KZFN
- Moscow, Idaho; United States;
- Broadcast area: Moscow-Pullman area
- Frequency: 106.1 MHz
- Branding: Z-Fun 106

Programming
- Format: Contemporary hit radio
- Affiliations: Compass Media Networks Premiere Networks

Ownership
- Owner: Inland Northwest Broadcasting

History
- First air date: August 1985

Technical information
- Licensing authority: FCC
- Facility ID: 35560
- Class: C1
- ERP: 63,000 watts
- HAAT: 281 meters (922 ft)
- Transmitter coordinates: 46°40′51″N 116°58′26″W﻿ / ﻿46.68083°N 116.97389°W

Links
- Public license information: Public file; LMS;
- Website: inlandnwbroadcasting.com/radio-products/kzfn

= KZFN =

KZFN (106.1 FM, "ZFun 106") is a radio station based in Moscow, Idaho. KZFN launched in August 1985 and serves Moscow, Pullman, Washington, and the Lewiston–Clarkston metropolitan area.

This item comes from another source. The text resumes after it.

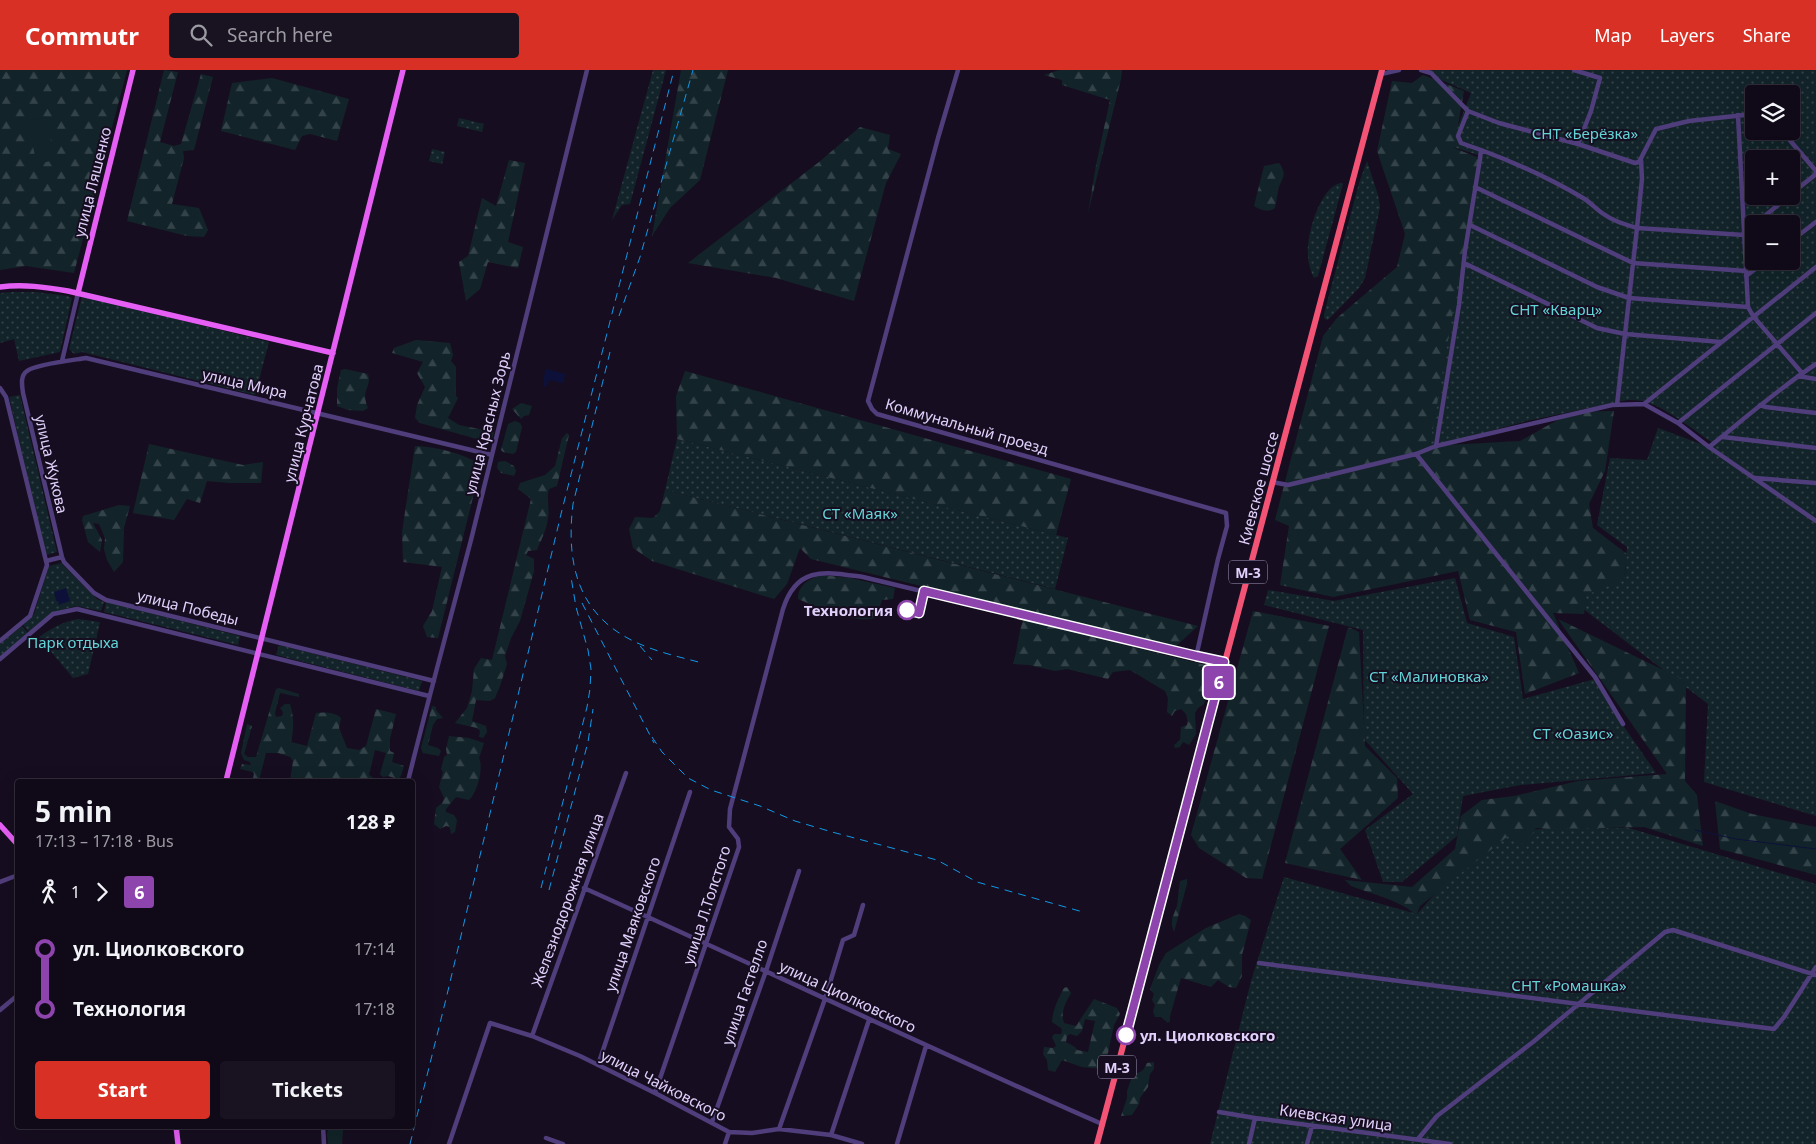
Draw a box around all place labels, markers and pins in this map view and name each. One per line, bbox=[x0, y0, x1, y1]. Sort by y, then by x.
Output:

The transmitter and tower, located on Paradise Ridge (just south of Moscow), provides coverage to the north, west, and south. It has an effective radiated power of 63,000 watts and covers the Palouse listening area, centered in Moscow and nearby Pullman, Washington. To the east, the broadcast signal is limited by the Bitterroot mountain range. Until early 2008, KZFN was also carried on K237DP-FM 95.3 FM, a 34-watt broadcast translator in the "Tri-Cities" of Richland, Pasco, and Kennewick. The simulcast of the station ended due to the sale of the translator.